Une entreprise est en état de cessation des paiements lorsqu’elle est dans l’impossibilité de faire face au passif exigible avec son actif disponible, ce qui signifie qu’elle ne parvient plus à régler ses dettes (salariés, fournisseurs, Trésor Public, cotisations de sécurité sociale...).

Selon les dispositions du Code de Commerce, le dirigeant d’une entreprise en difficulté a pour obligation de se présenter au greffe du Tribunal de Commerce (ou au Tribunal Judiciaire) du siège de son entreprise pour y effectuer sa déclaration.

En cas de changement de siège de la personne morale dans les six mois ayant précédé la saisine du Tribunal, le Tribunal dans le ressort duquel se trouvait le siège initial demeure seul compétent. Ce délai court à compter de l'inscription modificative au RCS du siège initial.

La déclaration doit être déposée au greffe dans un délai de 45 jours à compter de l'état de cessation des paiements.
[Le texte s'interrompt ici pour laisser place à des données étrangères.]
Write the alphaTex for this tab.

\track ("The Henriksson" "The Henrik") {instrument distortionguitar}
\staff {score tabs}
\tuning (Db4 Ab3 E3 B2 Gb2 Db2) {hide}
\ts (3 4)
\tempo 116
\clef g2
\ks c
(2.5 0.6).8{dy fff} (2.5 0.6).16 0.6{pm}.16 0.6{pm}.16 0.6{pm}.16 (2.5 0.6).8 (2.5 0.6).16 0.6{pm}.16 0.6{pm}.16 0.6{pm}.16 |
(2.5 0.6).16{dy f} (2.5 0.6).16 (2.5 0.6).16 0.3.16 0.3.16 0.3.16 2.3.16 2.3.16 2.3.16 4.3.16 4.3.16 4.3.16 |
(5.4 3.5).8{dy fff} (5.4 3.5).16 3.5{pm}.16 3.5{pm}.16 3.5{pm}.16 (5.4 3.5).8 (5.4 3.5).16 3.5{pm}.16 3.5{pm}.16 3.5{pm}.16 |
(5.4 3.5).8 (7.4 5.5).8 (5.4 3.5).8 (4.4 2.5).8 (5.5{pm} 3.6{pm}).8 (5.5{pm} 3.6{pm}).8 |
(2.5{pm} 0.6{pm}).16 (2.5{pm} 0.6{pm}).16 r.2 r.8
  • Les entreprises commerciales ou artisanales, exercées en nom propre ou en société (SA, SARL, EURL, SNC, SCS, SCA, SAC) doivent déposer leur déclaration auprès du greffe du Tribunal de Commerce du siège de leur entreprise.
  • Les autres personnes morales de droit privé (Sociétés Civiles, SELARL, SELAFA, SELCA..., et associations) déposent leur déclaration auprès du greffe du Tribunal Judiciaire du domicile de leur établissement.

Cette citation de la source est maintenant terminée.